3. Verwarring: hoe geloofsvertrouwen en tegenslag samen kunnen gaan (Ps 44:18-23).

4. Verzoek: of God toch verlossing wil geven (Ps 44:24-27).

Opschrift

Voor “voor de koorleider” zie bij Psalm 4:1.

Voor “een onderwijzing” zie bij Psalm 32:1.

Voor “van de zonen van Korach” zie bij Psalm 42:1.

Nederlandse verzen (2-4)

Herinnering aan vroeger

Ze spreken hier tot God (Ps 44:2) en niet tot de HEERE, de God van het verbond. Dit geldt voor het grootste deel van het tweede psalmboek (zie de Inleiding op Psalm 42). Ze zijn verwijderd van het heiligdom en voelen zich daardoor ook verwijderd van het verbond. Ze denken aan het werk en de wonderen van God in de overwinning over machtige vijanden en het beloofde land dat ze hebben gekregen. Daarover hebben hun vaderen aan hen verteld (vgl. Ri 6:13). God heeft herhaaldelijk het bevel gegeven dat Zijn grote daden door de vaders aan hun kinderen moeten worden verteld (Ex 10:2; Ex 13:14; Dt 4:9; vgl. Ex 12:26-27).

Voor ons als leden van Gods nieuwtestamentische volk, de gemeente, is Zijn grote daad onze verlossing van onze zonden. Die heeft Hij bewerkt door het zenden van Zijn Zoon, Die de verlossing door Zijn werk op het kruis tot stand heeft gebracht. De Zoon heeft geleden, is gestorven en opgestaan en is nu verheerlijkt bij God in de hemel. Daarover mogen wij vertellen aan onze kinderen.

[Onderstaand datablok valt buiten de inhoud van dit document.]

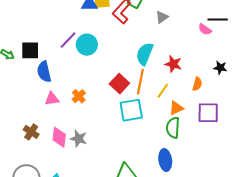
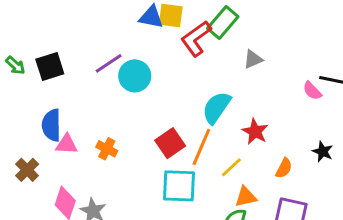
black square: (30, 50) -> (50, 67), turned -30
blue semicircle: (44, 72) -> (51, 125), moved
orange cross: (79, 96) -> (107, 149), turned -32
brown cross: (31, 132) -> (27, 170), moved

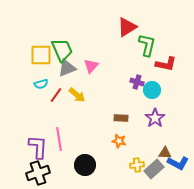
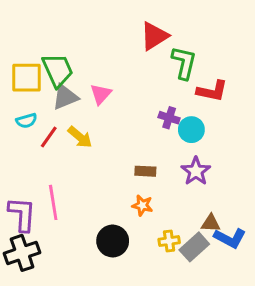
black circle: (85, 165) -> (113, 241), moved

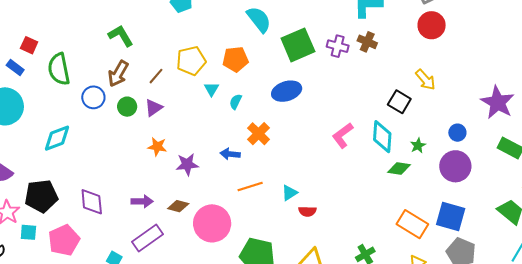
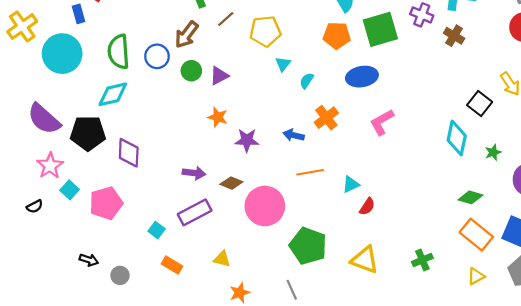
purple cross: (338, 46) -> (422, 15), moved
orange pentagon: (235, 59) -> (337, 35), moved
blue rectangle: (15, 68) -> (79, 14), turned 30
green semicircle: (59, 69) -> (119, 52), moved
brown line: (156, 76) -> (226, 19), moved
pink L-shape: (343, 135) -> (382, 122), moved
green diamond: (399, 169) -> (470, 197), moved
black pentagon: (41, 196) -> (88, 133), moved
purple diamond: (92, 202) -> (129, 153), moved
red semicircle: (307, 211) -> (367, 207), turned -66
cyan square: (28, 232) -> (70, 190), turned 30

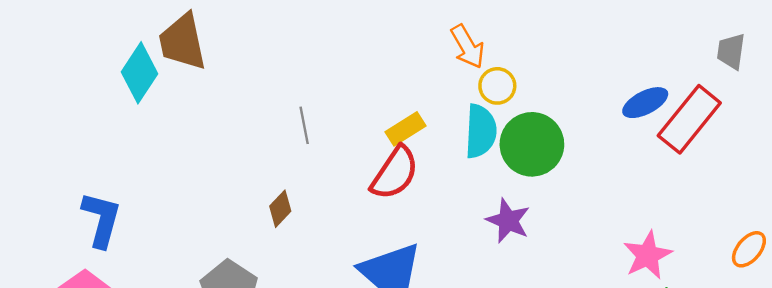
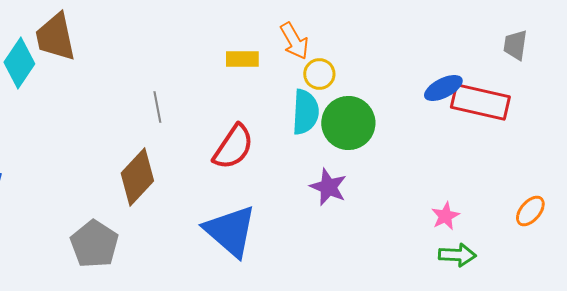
red rectangle: (689, 119) -> (480, 102), turned 64
yellow rectangle: (405, 129) -> (242, 59), moved, turned 32
brown diamond: (280, 209) -> (137, 177), size x1.8
pink star: (648, 255) -> (445, 216), size x0.7

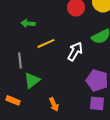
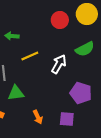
green triangle: (32, 80) -> (16, 93), turned 30
purple square: (97, 103) -> (67, 119), moved

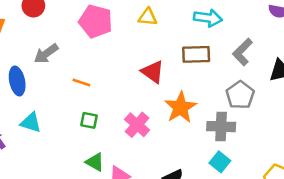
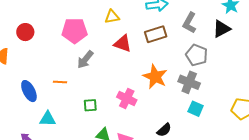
gray arrow: (46, 54) -> (85, 60), moved
red triangle: (153, 72) -> (123, 44), moved
orange line: (81, 82) -> (60, 82), moved
gray cross: (221, 127) -> (189, 82), turned 35

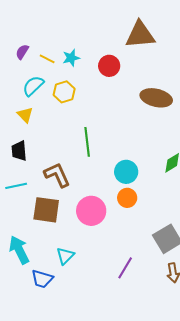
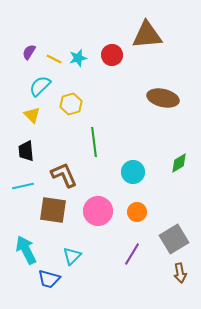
red circle: (109, 66) -> (112, 55), moved
yellow hexagon: (64, 92) -> (71, 104), moved
orange circle: (127, 198) -> (137, 212), moved
purple line: (125, 268) -> (132, 254), moved

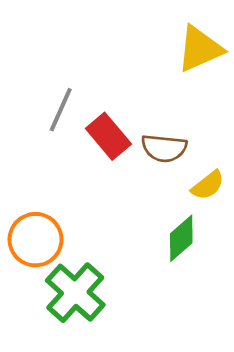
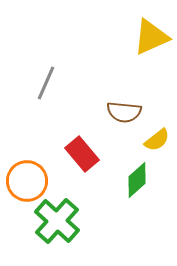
red rectangle: (108, 136) -> (82, 154), moved

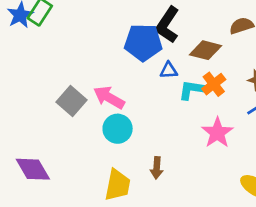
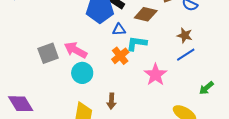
orange cross: (214, 84) -> (120, 56), moved
gray square: (71, 101) -> (48, 53), turned 30

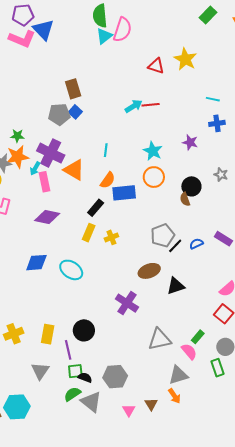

Bij “in hun dagen” en “de dagen vanouds” kunnen we denken aan de bevrijding uit Egypte, maar hier toch vooral aan de inbezitneming van het land. God heeft “in hun dagen” een groot “werk” gedaan door hen te helpen de volken uit het land te verdrijven en het hun te geven. Ze hebben er gewoond en de zegen genoten. Nu lijkt dit werk ongedaan te worden gemaakt, want ze zijn uit het land verdreven.

God heeft “de heidenvolken” met Zijn hand “verdreven” (Ps 44:3; Dt 7:1). In hun plaats heeft Hij Zijn volk “geplant” (vgl. Ex 15:17; Ps 80:9; Am 9:15). Over het ongeloof van het volk wordt hier niets gezegd. De getrouwen willen alleen spreken over wat God heeft gedaan en Hem daardoor aan Zijn vroegere handelen met Zijn volk herinneren. Hij heeft de volken die toen in het land waren, “kwaad aangedaan” omdat zij de maat van hun ongerechtigheid vol hadden gemaakt (Gn 15:16). Zijn eigen volk heeft Hij met zegen overladen en “hen zich laten uitbreiden” (vgl. Ps 80:12; Jr 17:8; Ez 17:6).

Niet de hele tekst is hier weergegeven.